RECORDS>
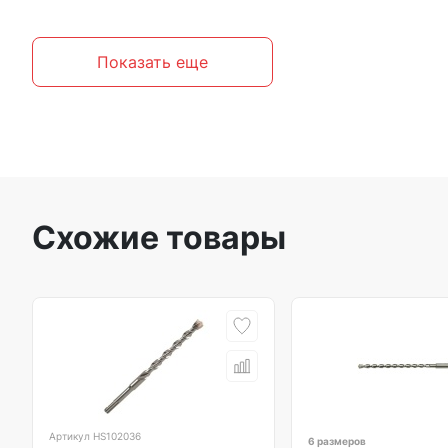
Показать еще
Схожие товары
Артикул
HS102036
6 размеров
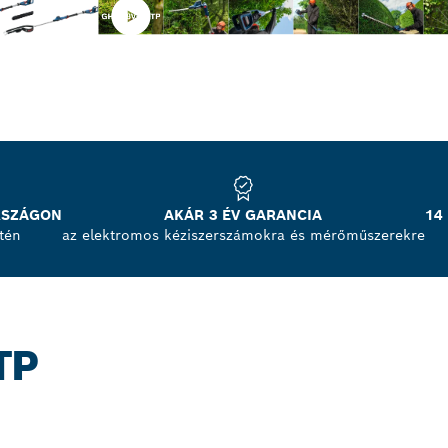
RSZÁGON
AKÁR 3 ÉV GARANCIA
14
tén
az elektromos kéziszerszámokra és mérőműszerekre
TP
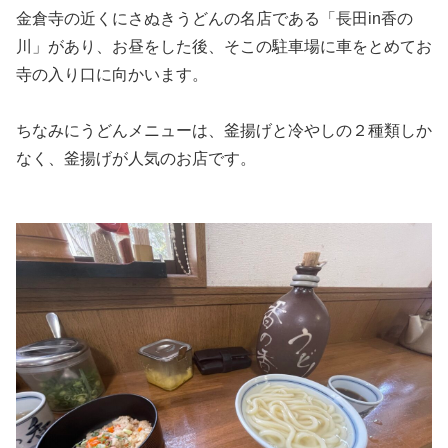
金倉寺の近くにさぬきうどんの名店である「長田in香の
川」があり、お昼をした後、そこの駐車場に車をとめてお
寺の入り口に向かいます。
ちなみにうどんメニューは、釜揚げと冷やしの２種類しか
なく、釜揚げが人気のお店です。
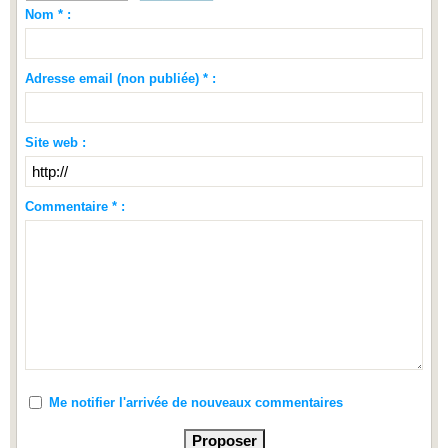
Nom * :
Adresse email (non publiée) * :
Site web :
Commentaire * :
Me notifier l'arrivée de nouveaux commentaires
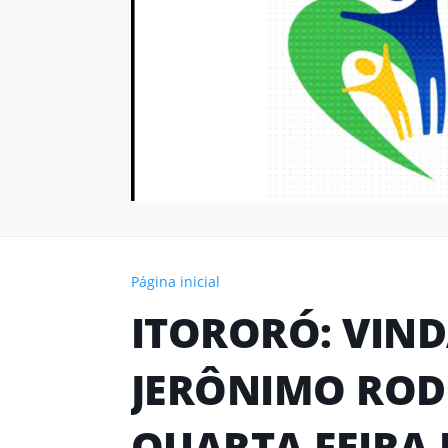
Página inicial
ITORORÓ: VIN
JERÔNIMO ROD
QUARTA FEIRA 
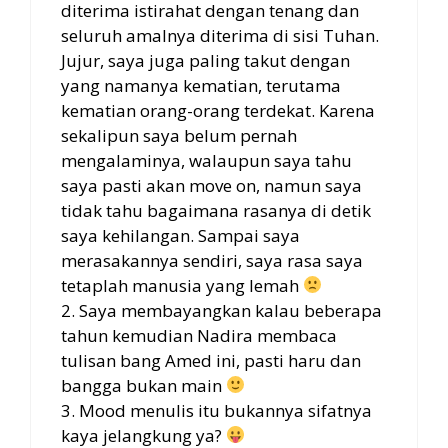
diterima istirahat dengan tenang dan
seluruh amalnya diterima di sisi Tuhan.
Jujur, saya juga paling takut dengan
yang namanya kematian, terutama
kematian orang-orang terdekat. Karena
sekalipun saya belum pernah
mengalaminya, walaupun saya tahu
saya pasti akan move on, namun saya
tidak tahu bagaimana rasanya di detik
saya kehilangan. Sampai saya
merasakannya sendiri, saya rasa saya
tetaplah manusia yang lemah
2. Saya membayangkan kalau beberapa
tahun kemudian Nadira membaca
tulisan bang Amed ini, pasti haru dan
bangga bukan main
3. Mood menulis itu bukannya sifatnya
kaya jelangkung ya?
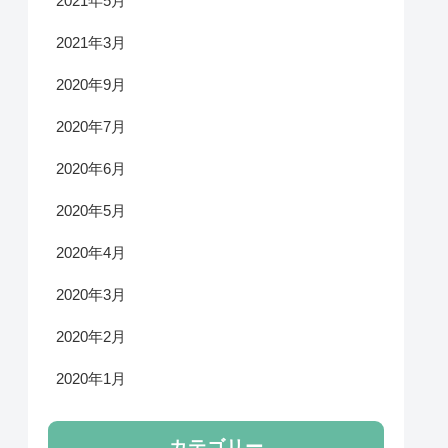
2021年5月
2021年3月
2020年9月
2020年7月
2020年6月
2020年5月
2020年4月
2020年3月
2020年2月
2020年1月
カテゴリー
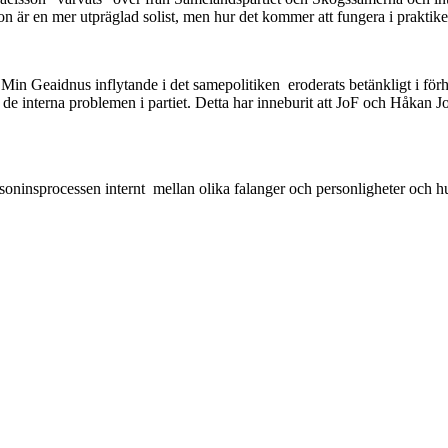
är en mer utpräglad solist, men hur det kommer att fungera i praktiken 
Min Geaidnus inflytande i det samepolitiken eroderats betänkligt i förh
 de interna problemen i partiet. Detta har inneburit att JoF och Håkan J
insprocessen internt mellan olika falanger och personligheter och hur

PROBLEM STATEMENT>
Look for the string "kematian" in the records, and copy every line where it is found.

OUTPUT FOR THIS EXERCISE>
yang namanya kematian, terutama
kematian orang-orang terdekat. Karena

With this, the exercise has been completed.